L’événement a eu lieu dans le secteur touristique de Gueliz lors d’une patrouille habituelle de la police. Le vidéaste, de nationalité algérienne, se déplaçait en moto de haute cylindrée quand il a été stoppé pour une vérification de ses papiers et de son identité. D’après des reportages du média local Bladi, parus le samedi 28 février, l’individu aurait offert 100 dirhams à un officier pour esquiver le contrôle de son véhicule, une action qui a mené à son arrestation immédiate et à son placement en détention au poste de police.
Analyses Légales de l’Infraction et Processus Judiciaire
Tenter de corrompre un fonctionnaire durant l’exercice de ses missions est une infraction punissable sous le droit marocain. Une enquête a été lancée par le parquet afin de préciser les détails de l’incident et de juger s’il y avait préméditation. Le jeune homme a été mis en garde à vue, sous la surveillance du parquet, et devait comparaître devant un juge le jeudi 26 février 2026.

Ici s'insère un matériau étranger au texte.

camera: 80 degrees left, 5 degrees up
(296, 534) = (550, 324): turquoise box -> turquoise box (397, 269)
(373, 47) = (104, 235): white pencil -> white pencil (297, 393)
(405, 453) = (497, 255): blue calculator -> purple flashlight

Possibilité d’une Mise en Scène pour les Besoins Numériques
Les premières investigations suggèrent que le YouTubeur pourrait avoir planifié d’enregistrer cet événement pour le diffuser sur ses plateformes. Cette théorie doit encore être vérifiée de manière formelle, mais elle oriente l’affaire vers un acte calculé plutôt qu’une décision impulsive.

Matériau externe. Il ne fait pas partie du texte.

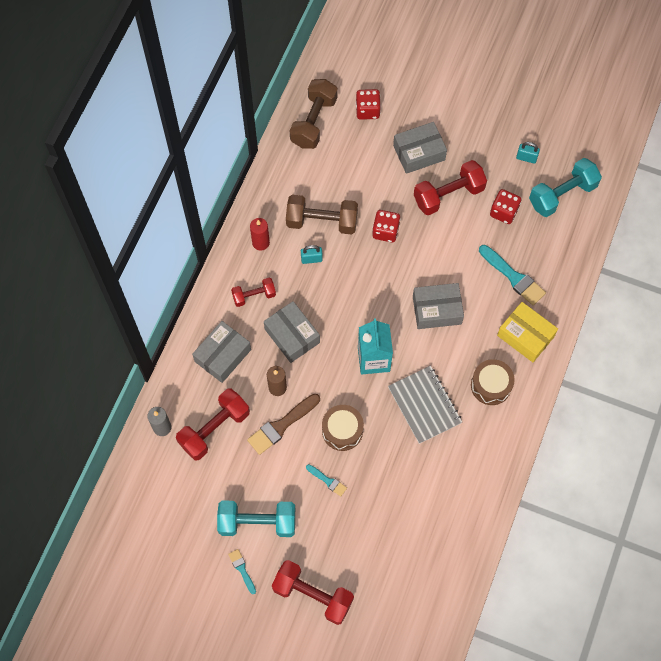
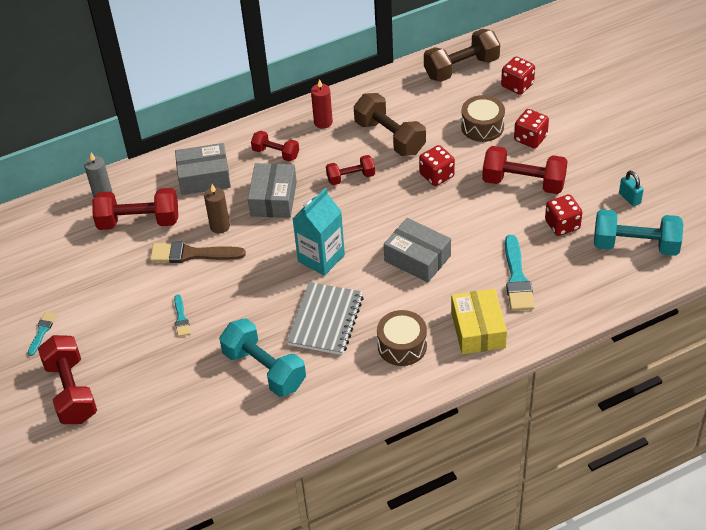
camera: 45 degrees right, 20 degrees down
(257, 522) = (93, 308): turquoise dumbbell -> turquoise dumbbell (264, 369)
(311, 259) = (351, 157): turquoise padlock -> none
(328, 277) = (351, 177): none -> red dumbbell
(342, 431) = (235, 291): brown drum -> brown drum (482, 127)
(419, 153) = (530, 138): grey box -> red dice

Les autorités réfléchissent aussi à comment cette possible mise en scène pourrait influencer la qualification légale des actes, spécialement si l’incident a été préparé en vue de créer du contenu pour ses abonnés.
Contexte Juridique et Sanctions Potentielles
Au Maroc, le cadre légal sanctionne toute tentative de corruption envers un fonctionnaire ainsi que tout fonctionnaire qui l’accepte. Le YouTubeur, en tant que corrupteur présumé, risque des sanctions selon les normes pénales en vigueur dans le pays.

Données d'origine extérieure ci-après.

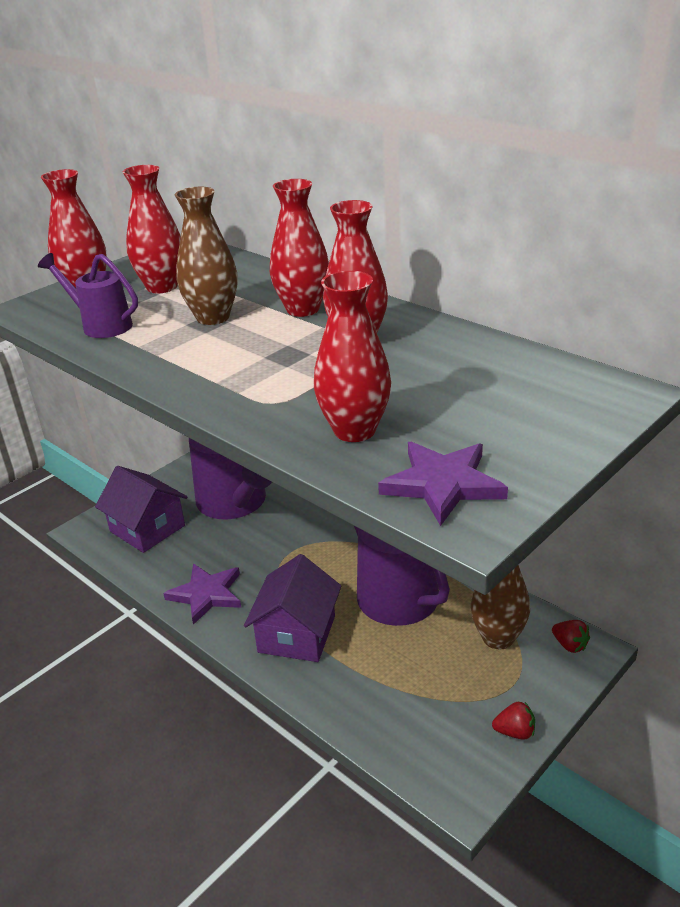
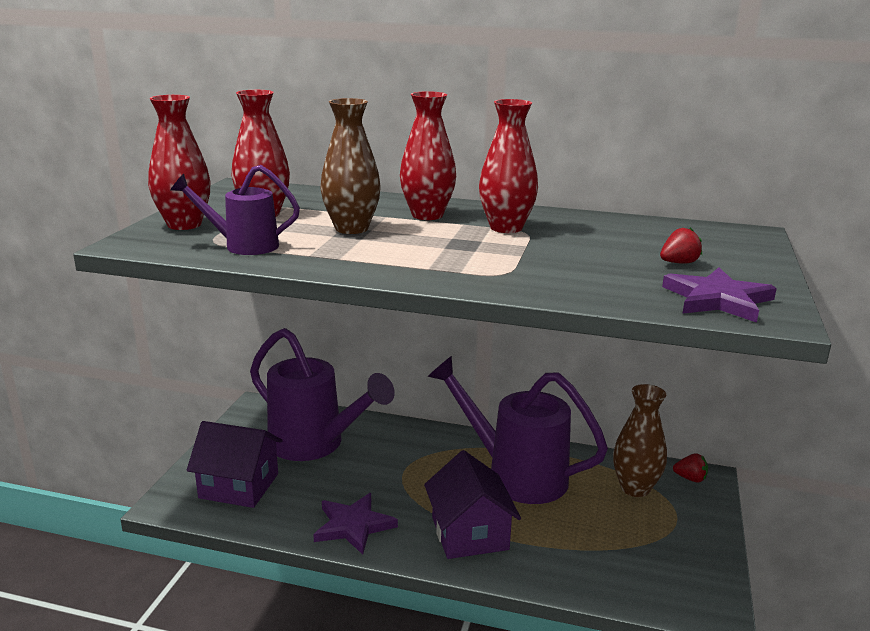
camera: 30 degrees left, 10 degrees down
(354, 430) = (599, 280): red vase -> none
(515, 732) = (709, 551): red strawberry -> red strawberry (678, 263)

Les enquêteurs sont en train de rassembler tous les éléments de preuve et témoignages nécessaires au bon déroulement de la procédure judiciaire. Les résultats de l’enquête clarifieront si des charges de tentative de corruption seront maintenues contre le vidéaste algérien, ou si d’autres accusations pourraient être envisagées, liées notamment à la création ou préparation de contenu numérique compromettant.